Kutu, ayna, kalem, takı, mücevher, dolap, takunya, mobilya gibi pek çok çeşit ürün yaptığını sözlerine ekleyen Orhan, Kültür ve Turizm Bakanlığı ile yurt dışında çok sayıda sergiye katılma fırsatı bulduğunu ve sedef işçiliğine ilginin yoğun olduğunu belirtiyor. Danimarka, Avusturya, Fransa ve Almanya’da sergiler açan sedef ustası, Türkiye’nin en geç sedefkârı olarak ilginç tepkilerle karşılaştığını da söylüyor:

“Dükkâna gelip ustan nerede diye soranlar oluyor. Benim usta olduğuma inanmaları biraz şaşkınlık yaşadıktan sonra gerçekleşiyor. Demek ki sedef ustalarını yaşlı olarak düşünüyor çoğunluk. Bu mesleği yapmak bana gurur veriyor. Genç nesilden çok iyi usta olabilecek yetenekli kişiler var. Farklı mesleklerden sedefkarlığa ilgi duyanlar var. Onlara atölyemde dersler de veriyorum. Bu mesleğin yaşamasını istiyorum. Neyzen olarak da ney üfleme eğitimleri veriyorum ayrıca.”

“SEDEFKÂRLIKTA BİR SINIR YOK”

Osmanlı İmparatorluğu’nun 9. padişahı Yavuz Sultan Selim’in Tebriz Seferi’nin (1514) ardından Konstantiniyye’ye el sanatı ustalarının getirilmesiyle Osmanlı’da başlayan sedef işçiliği; kakma işlemleri, altın kullanılması, kaplumbağa kabuğu, ahşap, boynuz gibi malzemelerle birleştirilmesi sayesinde ortaya çıkan eserlerle altın çağını yaşıyor.
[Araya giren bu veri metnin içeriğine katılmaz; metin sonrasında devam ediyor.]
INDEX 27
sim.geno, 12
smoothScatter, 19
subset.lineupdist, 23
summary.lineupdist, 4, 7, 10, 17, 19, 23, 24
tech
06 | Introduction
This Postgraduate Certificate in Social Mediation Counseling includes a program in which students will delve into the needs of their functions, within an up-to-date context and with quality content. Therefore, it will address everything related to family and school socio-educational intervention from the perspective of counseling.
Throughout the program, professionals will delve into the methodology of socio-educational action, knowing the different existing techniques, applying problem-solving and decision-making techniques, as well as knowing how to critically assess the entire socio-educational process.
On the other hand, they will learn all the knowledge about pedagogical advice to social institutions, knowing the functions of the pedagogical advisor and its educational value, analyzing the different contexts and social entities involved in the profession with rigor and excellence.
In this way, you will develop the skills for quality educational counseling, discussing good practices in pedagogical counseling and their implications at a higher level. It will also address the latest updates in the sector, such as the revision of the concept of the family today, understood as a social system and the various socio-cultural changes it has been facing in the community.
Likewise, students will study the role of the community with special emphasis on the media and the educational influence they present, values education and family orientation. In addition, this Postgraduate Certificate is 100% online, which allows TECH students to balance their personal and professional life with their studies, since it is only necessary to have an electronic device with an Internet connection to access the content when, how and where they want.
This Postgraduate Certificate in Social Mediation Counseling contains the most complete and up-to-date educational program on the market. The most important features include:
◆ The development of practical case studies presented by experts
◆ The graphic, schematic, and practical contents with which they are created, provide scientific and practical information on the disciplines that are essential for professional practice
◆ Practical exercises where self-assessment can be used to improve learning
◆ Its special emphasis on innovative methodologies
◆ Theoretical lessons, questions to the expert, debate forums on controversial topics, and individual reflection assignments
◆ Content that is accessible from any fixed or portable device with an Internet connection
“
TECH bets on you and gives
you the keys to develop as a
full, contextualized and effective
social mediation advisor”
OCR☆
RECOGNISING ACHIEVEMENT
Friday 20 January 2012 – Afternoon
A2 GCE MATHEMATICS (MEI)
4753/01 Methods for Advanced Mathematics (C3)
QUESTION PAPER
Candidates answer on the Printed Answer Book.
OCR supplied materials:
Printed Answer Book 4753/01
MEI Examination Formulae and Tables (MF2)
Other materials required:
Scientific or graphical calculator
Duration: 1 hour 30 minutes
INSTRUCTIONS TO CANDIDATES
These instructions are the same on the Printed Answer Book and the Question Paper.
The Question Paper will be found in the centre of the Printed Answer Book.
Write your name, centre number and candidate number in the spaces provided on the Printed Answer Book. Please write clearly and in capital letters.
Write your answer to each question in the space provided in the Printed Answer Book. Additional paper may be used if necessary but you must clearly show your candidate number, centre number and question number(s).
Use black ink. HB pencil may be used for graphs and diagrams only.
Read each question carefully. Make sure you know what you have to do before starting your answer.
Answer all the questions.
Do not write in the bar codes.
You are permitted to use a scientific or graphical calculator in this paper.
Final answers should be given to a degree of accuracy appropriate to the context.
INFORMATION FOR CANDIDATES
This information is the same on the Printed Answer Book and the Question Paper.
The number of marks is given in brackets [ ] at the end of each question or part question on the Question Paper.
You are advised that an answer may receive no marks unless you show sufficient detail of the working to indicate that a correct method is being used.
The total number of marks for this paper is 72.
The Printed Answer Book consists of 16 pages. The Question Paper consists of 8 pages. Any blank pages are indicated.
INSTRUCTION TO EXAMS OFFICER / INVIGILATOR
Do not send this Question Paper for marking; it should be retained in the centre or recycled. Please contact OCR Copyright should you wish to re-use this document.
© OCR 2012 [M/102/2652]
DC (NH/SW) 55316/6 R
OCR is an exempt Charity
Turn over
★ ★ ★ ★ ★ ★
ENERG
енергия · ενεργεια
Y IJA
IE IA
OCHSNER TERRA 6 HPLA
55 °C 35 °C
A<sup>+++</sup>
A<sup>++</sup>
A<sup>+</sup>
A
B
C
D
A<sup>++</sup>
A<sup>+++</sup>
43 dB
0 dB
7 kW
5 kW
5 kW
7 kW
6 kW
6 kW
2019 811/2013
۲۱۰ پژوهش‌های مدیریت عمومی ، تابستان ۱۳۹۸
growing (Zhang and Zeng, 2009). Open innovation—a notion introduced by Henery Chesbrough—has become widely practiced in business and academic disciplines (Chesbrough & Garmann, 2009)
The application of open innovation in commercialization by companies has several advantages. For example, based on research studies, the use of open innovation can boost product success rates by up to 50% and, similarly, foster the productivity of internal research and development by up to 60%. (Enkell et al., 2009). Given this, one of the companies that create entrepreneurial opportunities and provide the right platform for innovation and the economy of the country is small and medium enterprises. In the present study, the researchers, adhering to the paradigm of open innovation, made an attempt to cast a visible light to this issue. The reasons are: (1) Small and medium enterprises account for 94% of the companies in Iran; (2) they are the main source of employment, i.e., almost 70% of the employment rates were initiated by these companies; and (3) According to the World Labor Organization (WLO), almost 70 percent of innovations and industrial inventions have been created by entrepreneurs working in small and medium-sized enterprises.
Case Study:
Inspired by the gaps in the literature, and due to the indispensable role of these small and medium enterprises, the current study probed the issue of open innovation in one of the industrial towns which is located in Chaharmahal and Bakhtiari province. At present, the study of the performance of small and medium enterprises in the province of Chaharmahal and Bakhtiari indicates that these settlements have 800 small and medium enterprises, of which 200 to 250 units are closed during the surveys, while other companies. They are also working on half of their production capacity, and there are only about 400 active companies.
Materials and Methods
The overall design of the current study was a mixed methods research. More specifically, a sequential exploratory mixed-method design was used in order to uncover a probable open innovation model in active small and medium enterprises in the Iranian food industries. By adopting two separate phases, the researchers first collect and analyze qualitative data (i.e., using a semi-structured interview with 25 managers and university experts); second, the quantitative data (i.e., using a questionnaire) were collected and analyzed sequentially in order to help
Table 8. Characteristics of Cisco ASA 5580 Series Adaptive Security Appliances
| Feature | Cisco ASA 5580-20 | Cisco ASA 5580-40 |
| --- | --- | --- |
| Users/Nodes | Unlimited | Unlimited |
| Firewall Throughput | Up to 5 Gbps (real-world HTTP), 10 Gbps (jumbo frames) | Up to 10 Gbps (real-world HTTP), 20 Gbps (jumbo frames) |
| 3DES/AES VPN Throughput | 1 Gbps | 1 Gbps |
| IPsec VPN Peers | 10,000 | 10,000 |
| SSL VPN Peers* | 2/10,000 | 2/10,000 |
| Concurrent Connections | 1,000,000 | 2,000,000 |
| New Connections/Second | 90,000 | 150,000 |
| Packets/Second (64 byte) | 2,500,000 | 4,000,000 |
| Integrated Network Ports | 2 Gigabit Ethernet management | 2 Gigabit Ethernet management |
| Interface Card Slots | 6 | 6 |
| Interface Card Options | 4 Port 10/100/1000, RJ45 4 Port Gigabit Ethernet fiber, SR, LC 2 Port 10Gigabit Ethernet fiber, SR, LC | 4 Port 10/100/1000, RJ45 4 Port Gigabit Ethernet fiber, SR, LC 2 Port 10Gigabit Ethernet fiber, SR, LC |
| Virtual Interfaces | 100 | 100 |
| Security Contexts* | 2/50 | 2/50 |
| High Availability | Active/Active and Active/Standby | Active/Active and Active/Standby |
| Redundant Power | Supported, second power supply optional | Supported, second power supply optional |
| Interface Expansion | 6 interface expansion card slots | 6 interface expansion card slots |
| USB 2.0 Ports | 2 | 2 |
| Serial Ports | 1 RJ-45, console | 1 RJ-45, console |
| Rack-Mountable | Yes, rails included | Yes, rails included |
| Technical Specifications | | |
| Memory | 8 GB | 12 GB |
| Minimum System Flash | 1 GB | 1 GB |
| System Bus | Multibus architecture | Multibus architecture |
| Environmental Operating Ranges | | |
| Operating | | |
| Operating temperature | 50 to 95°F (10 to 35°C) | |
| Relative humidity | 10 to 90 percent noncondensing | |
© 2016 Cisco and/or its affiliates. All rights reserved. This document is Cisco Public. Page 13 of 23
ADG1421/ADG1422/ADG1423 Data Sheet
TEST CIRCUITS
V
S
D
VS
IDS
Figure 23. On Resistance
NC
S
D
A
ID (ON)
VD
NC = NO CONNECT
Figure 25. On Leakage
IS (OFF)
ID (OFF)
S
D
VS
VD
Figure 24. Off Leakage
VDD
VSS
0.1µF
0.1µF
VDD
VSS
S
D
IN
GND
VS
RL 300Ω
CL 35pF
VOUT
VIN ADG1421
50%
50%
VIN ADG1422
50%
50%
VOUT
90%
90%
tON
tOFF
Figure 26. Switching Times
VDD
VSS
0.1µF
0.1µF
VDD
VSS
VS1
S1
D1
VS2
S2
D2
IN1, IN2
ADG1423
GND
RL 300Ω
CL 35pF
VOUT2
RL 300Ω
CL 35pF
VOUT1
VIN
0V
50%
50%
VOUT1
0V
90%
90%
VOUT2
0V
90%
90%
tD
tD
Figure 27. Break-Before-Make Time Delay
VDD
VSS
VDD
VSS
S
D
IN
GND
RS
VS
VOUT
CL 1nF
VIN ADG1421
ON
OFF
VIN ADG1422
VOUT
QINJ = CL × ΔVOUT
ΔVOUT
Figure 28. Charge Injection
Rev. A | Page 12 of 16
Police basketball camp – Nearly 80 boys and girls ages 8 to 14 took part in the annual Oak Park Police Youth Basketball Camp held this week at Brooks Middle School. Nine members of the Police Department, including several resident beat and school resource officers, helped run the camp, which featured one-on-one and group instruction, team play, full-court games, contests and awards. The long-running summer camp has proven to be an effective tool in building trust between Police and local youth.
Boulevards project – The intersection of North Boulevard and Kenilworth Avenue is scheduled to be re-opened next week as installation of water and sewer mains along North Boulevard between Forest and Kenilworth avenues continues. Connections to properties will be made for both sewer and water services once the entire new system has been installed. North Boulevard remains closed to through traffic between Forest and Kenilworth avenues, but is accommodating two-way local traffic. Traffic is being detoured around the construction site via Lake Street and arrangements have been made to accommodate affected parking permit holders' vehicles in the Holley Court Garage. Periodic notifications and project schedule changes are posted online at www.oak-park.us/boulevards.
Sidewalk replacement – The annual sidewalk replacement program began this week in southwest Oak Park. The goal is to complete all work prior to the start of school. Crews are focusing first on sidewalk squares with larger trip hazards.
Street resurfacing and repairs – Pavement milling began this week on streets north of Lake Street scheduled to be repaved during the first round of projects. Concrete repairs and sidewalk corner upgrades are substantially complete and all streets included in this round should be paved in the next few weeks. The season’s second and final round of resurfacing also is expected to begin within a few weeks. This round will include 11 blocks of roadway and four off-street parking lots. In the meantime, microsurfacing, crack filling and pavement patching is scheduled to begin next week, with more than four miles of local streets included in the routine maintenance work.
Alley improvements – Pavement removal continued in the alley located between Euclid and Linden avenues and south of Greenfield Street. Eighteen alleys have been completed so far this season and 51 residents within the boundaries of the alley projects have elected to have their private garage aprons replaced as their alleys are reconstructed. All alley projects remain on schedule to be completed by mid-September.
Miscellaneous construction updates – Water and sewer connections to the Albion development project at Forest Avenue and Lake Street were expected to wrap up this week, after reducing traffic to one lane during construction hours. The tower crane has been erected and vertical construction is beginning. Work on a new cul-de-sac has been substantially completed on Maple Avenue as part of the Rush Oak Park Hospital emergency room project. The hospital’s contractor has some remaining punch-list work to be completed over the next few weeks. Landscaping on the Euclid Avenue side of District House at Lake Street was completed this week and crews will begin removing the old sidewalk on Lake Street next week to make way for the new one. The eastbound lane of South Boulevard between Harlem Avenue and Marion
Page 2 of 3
Bu sanatın ustalarına Sedefkâr (sedeften kâr eden/para kazanan kişi) denirken, yapılan eserlerin değerleri yer yer paha biçilemez oluyor.

Malzeme olarak istiridye kabuğu adını taşıyan bir deniz kabuğundan elde edilen sedef (mother of pearl), özel işlemlerle elde kesiliyor. Sedefin gördüğü işlemleri ayrıntılarıyla anlatan Sedefkâr Mümin Orhan, Bursa’daki atölyesinde tüm işlemleri bizzat A’dan Z’ye gerçekleştirerek ham deniz kabuğundan bir eser yaratma sürecini şöyle sıralıyor:

“Kare formunda kestiğimiz sedefleri, özel işlem uygulayarak inceltiyoruz. Üzerine çizdiğimiz deseni yapıştırıyoruz. Ardından yine bir kesme işlemi uygulayıp motifleri kakma yaparak, örneğin ağaç malzemenin, yüzüklerin, kolye ve/veya küpelerin üzerine işliyoruz. Osmanlı’da ‘Caminin minaresinden hanımefendilerin takunyasına kadar sedefkârlar işlerdi’ diye kayıtlar var. Yani, bizim mesleğimizde bir sınır yok. Her şeyin üzerine sedef işleyebiliriz. Yeter ki tutkuyla bu mesleği yaşatalım.”